So I'm trying to solve the following question:
Prove by the smallest (minimal) counter example that for every nonnegative $n,3\mid (2^{2n}-1)$
I know the first step is to plug $0$ in for n:
$2^{2(0)}-1 = 0$
and 0 is divisible by 3 because $0$ is divisible by everything
Then you assume $3\mid (2^{2n}-1)$ is false
But this is the part where I can't figure out how to solve it, what I've done so far is:
So you take n-1 and plug that in instead of n, because if the statement $3\mid (2^{2n}-1)$
is the smallest possible counterexample then using n-1 the statement should be true.

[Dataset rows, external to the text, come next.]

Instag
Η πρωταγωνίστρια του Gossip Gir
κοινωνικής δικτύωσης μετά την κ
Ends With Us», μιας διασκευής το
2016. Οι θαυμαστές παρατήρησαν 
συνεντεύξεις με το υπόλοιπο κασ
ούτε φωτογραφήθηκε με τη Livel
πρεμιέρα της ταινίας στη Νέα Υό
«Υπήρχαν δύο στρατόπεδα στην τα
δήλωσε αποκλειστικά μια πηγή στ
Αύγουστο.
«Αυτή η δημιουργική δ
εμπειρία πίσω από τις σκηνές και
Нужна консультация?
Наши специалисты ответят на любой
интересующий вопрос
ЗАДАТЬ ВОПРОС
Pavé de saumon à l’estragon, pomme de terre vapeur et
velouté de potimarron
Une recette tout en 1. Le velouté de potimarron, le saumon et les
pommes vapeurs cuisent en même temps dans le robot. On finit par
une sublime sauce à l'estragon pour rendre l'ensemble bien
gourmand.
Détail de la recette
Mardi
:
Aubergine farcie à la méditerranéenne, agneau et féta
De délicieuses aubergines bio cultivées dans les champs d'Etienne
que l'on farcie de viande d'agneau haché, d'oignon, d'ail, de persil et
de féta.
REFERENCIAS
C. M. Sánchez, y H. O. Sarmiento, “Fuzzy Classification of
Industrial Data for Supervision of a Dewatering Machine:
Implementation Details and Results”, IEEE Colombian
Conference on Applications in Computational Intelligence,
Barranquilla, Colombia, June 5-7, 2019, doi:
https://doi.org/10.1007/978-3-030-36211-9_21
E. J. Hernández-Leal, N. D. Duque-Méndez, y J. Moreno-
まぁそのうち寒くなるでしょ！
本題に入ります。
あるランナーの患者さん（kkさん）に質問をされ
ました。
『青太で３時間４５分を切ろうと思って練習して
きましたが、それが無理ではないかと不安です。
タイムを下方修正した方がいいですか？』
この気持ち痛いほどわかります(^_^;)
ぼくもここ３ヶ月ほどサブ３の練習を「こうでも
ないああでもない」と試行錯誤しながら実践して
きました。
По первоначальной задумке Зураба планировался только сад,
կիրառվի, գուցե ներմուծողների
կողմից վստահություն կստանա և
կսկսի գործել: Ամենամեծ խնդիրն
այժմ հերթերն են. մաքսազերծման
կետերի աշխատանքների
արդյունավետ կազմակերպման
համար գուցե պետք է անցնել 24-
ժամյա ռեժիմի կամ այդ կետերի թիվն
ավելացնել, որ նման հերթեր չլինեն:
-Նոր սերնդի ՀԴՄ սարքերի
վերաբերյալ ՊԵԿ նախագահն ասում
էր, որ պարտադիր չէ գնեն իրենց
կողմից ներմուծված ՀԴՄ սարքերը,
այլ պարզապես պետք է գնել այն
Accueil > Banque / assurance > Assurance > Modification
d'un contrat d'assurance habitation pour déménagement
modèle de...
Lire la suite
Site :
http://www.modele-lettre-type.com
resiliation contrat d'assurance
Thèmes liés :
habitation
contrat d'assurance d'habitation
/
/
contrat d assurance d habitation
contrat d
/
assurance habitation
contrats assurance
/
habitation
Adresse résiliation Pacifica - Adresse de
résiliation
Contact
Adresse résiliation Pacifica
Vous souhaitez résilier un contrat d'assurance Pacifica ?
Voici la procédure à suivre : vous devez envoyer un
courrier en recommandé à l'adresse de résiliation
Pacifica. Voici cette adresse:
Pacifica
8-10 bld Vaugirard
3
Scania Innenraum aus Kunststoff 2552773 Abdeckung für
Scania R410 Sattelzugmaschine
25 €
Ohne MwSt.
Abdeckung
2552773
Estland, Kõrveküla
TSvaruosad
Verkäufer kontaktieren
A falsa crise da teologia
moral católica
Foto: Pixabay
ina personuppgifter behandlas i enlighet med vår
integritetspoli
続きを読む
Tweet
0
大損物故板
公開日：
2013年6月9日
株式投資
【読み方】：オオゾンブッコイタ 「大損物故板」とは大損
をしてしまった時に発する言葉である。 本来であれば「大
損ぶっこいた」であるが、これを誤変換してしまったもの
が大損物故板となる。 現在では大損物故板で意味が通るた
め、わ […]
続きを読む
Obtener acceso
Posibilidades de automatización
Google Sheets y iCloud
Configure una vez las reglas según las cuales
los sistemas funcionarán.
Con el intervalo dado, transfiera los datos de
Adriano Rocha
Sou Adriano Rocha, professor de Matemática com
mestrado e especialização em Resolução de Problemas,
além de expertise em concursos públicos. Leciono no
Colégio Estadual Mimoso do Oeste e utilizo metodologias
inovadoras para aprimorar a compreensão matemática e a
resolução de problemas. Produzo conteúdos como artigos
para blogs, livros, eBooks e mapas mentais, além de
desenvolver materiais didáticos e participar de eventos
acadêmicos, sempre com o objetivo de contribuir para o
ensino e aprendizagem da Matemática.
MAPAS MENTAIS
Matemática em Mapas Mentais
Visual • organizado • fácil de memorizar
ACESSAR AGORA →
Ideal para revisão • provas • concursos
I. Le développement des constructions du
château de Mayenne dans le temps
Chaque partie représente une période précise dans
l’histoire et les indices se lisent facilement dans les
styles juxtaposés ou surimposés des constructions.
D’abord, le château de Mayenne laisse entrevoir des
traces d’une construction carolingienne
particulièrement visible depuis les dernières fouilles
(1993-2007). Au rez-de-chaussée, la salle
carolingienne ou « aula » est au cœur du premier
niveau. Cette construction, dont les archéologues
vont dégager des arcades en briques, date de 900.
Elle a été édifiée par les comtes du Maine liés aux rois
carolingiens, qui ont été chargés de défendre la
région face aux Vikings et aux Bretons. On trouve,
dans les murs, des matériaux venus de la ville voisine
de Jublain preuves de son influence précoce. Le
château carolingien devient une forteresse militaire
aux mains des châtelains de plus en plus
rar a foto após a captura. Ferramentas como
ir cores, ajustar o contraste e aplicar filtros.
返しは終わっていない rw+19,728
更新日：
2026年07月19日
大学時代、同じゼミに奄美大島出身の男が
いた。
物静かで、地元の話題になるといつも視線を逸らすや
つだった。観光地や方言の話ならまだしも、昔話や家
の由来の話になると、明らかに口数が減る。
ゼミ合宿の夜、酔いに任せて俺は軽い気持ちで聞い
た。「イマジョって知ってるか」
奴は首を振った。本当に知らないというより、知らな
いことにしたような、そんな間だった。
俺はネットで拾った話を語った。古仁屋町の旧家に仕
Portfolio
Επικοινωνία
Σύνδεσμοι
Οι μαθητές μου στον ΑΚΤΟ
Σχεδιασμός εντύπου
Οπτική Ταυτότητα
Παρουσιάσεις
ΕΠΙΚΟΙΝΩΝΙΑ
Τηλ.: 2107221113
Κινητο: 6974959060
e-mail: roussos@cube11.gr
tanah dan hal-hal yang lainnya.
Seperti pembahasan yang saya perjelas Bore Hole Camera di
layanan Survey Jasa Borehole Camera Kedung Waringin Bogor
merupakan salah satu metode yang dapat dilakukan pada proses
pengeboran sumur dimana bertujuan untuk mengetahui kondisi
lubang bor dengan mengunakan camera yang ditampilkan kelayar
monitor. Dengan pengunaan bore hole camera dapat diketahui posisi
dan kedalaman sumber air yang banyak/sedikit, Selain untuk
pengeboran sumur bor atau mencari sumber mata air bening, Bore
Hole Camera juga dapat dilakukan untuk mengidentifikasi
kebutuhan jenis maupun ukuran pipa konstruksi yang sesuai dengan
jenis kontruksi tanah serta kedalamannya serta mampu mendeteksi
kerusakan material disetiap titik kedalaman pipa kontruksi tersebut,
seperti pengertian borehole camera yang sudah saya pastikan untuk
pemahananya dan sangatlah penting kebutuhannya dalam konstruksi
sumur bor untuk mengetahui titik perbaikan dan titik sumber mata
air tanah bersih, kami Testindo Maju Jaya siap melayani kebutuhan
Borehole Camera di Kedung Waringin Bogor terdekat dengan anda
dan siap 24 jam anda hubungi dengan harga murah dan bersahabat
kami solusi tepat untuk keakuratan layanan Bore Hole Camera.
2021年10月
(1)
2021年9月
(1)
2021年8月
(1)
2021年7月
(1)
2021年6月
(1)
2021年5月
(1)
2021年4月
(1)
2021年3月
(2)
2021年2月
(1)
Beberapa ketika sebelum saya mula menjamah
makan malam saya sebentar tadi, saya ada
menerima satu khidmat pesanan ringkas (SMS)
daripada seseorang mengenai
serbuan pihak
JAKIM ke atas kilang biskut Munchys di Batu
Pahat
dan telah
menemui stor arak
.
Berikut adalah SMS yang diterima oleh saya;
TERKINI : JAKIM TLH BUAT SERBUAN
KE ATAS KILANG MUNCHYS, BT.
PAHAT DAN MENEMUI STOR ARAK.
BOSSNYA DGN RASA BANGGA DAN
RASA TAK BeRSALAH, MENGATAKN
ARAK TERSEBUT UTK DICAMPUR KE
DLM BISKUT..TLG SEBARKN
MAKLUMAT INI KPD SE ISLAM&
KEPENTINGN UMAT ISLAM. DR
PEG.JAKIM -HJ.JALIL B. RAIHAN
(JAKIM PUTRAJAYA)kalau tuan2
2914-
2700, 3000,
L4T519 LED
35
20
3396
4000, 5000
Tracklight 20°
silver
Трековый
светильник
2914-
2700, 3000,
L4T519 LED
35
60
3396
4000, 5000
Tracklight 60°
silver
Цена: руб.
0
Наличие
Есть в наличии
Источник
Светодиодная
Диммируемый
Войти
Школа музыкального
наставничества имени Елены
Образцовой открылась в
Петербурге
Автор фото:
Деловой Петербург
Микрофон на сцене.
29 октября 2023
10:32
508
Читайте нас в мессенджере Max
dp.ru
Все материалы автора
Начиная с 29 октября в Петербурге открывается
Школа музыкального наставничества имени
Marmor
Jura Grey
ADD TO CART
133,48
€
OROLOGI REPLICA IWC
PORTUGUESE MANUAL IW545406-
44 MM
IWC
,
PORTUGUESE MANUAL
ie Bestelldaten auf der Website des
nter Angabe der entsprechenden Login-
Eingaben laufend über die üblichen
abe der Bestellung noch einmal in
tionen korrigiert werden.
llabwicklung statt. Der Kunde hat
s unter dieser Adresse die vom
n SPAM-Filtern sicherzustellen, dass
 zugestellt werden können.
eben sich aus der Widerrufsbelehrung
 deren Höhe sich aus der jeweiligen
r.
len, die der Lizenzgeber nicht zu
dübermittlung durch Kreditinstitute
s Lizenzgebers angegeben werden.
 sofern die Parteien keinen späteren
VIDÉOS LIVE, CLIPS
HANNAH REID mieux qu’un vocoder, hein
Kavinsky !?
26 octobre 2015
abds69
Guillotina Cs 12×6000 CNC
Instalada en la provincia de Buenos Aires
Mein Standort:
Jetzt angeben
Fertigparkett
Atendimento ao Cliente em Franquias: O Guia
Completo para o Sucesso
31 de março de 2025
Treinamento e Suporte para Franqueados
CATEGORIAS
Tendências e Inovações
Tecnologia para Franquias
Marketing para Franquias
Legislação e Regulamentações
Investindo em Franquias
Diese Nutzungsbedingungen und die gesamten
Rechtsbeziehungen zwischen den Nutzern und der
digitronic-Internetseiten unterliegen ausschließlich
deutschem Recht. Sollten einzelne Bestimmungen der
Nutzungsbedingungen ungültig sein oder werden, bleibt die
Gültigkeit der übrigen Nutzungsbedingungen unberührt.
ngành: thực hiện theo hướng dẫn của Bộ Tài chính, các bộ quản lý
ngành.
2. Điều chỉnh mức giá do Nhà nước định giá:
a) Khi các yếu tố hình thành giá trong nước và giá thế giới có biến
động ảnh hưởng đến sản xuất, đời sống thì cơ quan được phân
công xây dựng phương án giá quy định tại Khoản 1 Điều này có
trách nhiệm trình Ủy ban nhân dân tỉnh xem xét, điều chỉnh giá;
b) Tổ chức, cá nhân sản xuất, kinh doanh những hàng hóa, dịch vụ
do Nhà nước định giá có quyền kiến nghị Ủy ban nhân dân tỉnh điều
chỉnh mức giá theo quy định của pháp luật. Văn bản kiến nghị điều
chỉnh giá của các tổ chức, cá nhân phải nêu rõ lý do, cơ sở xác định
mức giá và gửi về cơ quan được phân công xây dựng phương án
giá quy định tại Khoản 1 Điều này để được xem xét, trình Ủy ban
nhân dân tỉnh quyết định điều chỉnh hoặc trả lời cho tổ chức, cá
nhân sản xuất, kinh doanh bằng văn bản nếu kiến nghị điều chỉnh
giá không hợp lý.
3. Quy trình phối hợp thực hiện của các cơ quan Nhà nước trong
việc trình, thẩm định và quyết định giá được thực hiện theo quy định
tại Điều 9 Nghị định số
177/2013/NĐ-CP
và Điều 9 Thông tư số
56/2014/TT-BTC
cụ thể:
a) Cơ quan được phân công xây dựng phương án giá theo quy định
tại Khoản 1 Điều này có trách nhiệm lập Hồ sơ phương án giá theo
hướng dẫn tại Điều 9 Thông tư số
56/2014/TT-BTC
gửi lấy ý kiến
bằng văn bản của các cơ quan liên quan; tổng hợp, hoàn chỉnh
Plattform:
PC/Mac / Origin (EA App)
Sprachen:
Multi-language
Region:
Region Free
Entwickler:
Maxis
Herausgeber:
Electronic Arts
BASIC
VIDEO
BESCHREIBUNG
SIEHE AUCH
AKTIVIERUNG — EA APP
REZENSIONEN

$2^{2(n-1)} -1 = 3k$ (k is some integer)
$4^{n-1} = 3k + 1 $
Then I think you're supposed to multiply both sides by 4 because that would make $4^{n-1}$ just $4^{n}$ which we assume to not be divisible by 3
$4(4^{n-1} = 3k + 1) $
The problem is if you simplify it the left side "match up" to the original equation
$4^{n}-4=12k $ While the right side IS a multiple of 3k which means it's divisible by 3 and thus the original statement is false, the left side isn't $(2^{2n}-1)$
I'm just confused on where I'm going wrong with this proof? I'm like 80% positive that the left side in the n-1 function has to match the original left side equation, but I can't figure out a way of manipulating the equation for that to be true (with my current work as shown above)
Best Answer
You are very nearly done. You know that $4^{n-1} -1 = 3k$ for some $k$, which means $4^n-4 = 12k$, which means $4^n - 1 = 12k+3 = 3(4k+1)$. So $3$ does divide $4^n-1$ after all, which is a contradiction since $n$ was assumed to be counterexample. As a consequence, the set of counterexamples is empty.